Research Paper Volume 8, Issue 11 pp 2814—2826
Caloric restriction preserves memory and reduces anxiety of aging mice with early enhancement of neurovascular functions
- 1 Sanders-Brown Center on Aging, University of Kentucky, Lexington, KY 40536, USA
- 2 Department of Pharmacology and Nutritional Sciences, University of Kentucky, Lexington, KY 40536, USA
- 3 Queensland Brain Institute and Centre for Advanced Imaging, University of Queensland, Brisbane, QLD 4072, Australia
- 4 Department of Pharmaceutical Sciences, University of Kentucky, Lexington, KY 40536, USA
- 5 Department of Biomedical Engineering, University of Kentucky, Lexington, KY 40506, USA
Received: August 17, 2016 Accepted: October 15, 2016 Published: November 8, 2016
https://doi.org/10.18632/aging.101094How to Cite
Abstract
Neurovascular integrity plays an important role in protecting cognitive and mental health in aging. Lifestyle interventions that sustain neurovascular integrity may thus be critical on preserving brain functions in aging and reducing the risk for age-related neurodegenerative disorders. Here we show that caloric restriction (CR) had an early effect on neurovascular enhancements, and played a critical role in preserving vascular, cognitive and mental health in aging. In particular, we found that CR significantly enhanced cerebral blood flow (CBF) and blood-brain barrier function in young mice at 5-6 months of age.
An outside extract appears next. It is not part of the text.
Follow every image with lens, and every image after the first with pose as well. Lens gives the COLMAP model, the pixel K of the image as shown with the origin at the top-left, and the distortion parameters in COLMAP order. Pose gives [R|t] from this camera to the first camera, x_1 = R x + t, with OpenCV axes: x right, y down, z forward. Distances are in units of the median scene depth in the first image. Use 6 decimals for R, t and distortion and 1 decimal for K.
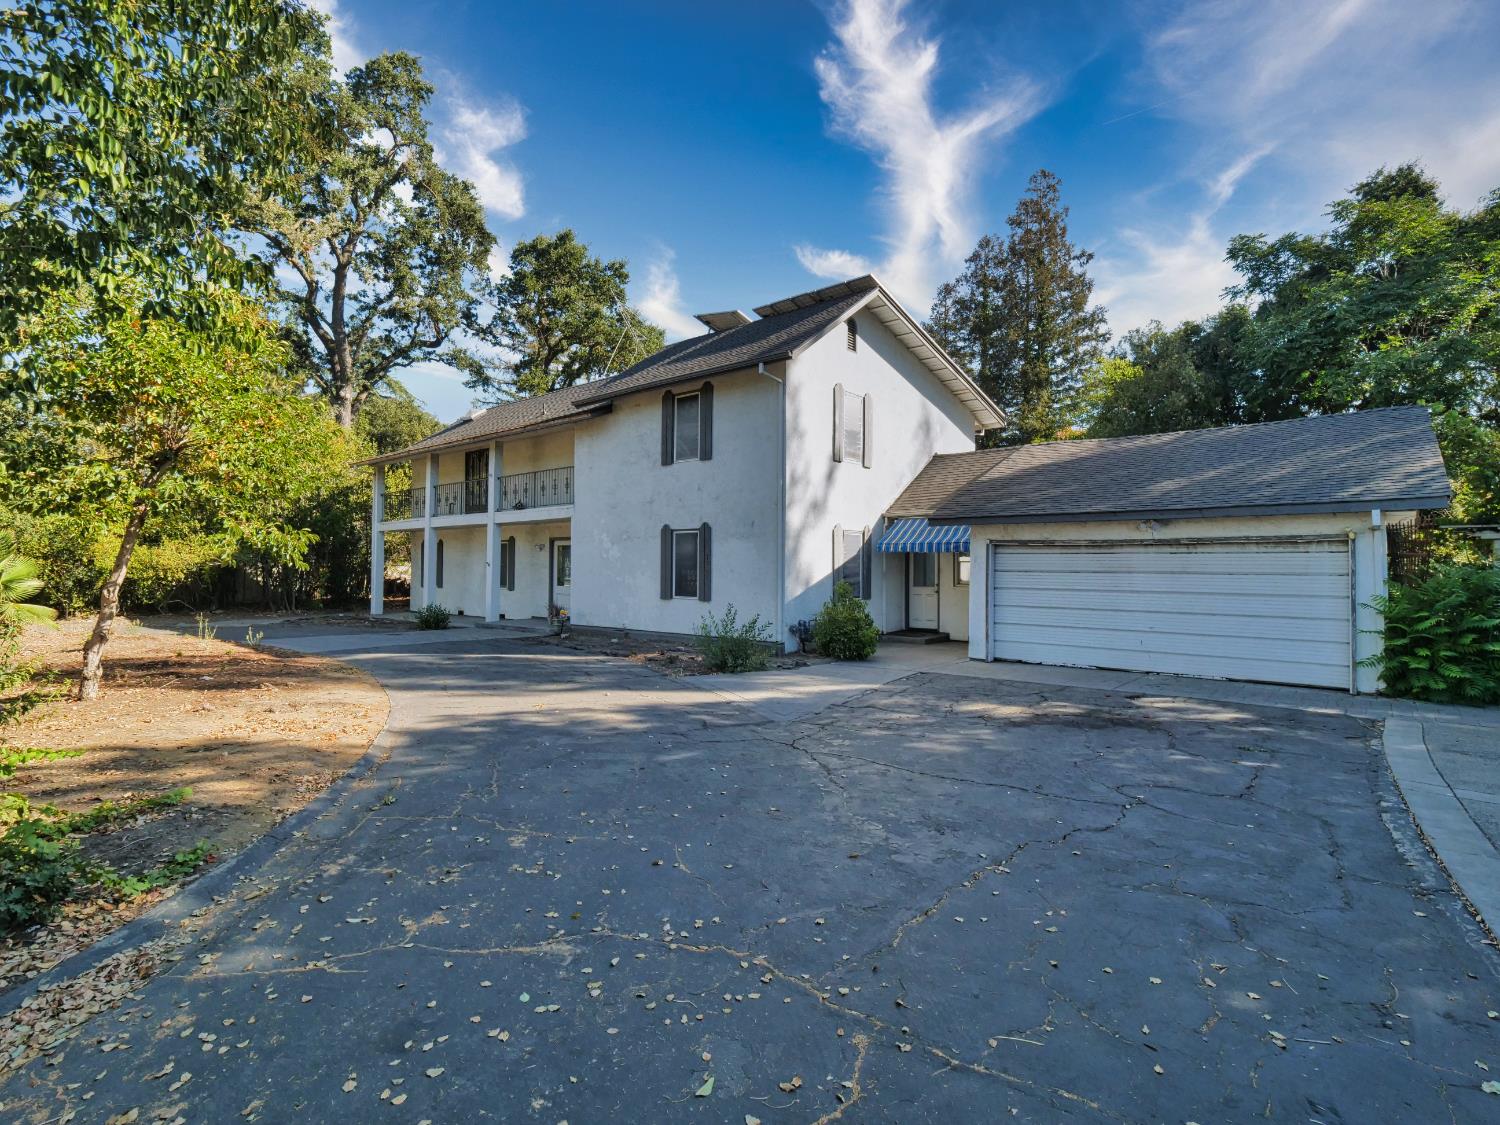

The neurovascular enhancements were associated with reduced mammalian target of rapamycin expression, elevated endothelial nitric oxide synthase signaling, and increased ketone bodies utilization. With age, CR decelerated the rate of decline in CBF. The preserved CBF in hippocampus and frontal cortex were highly correlated with preserved memory and learning, and reduced anxiety, of the aging mice treated with CR (18-20 months of age). Our results suggest that dietary intervention started in the early stage (e.g., young adults) may benefit cognitive and mental reserve in aging. Understanding nutritional effects on neurovascular functions may have profound implications in human brain aging and age-related neurodegenerative disorders.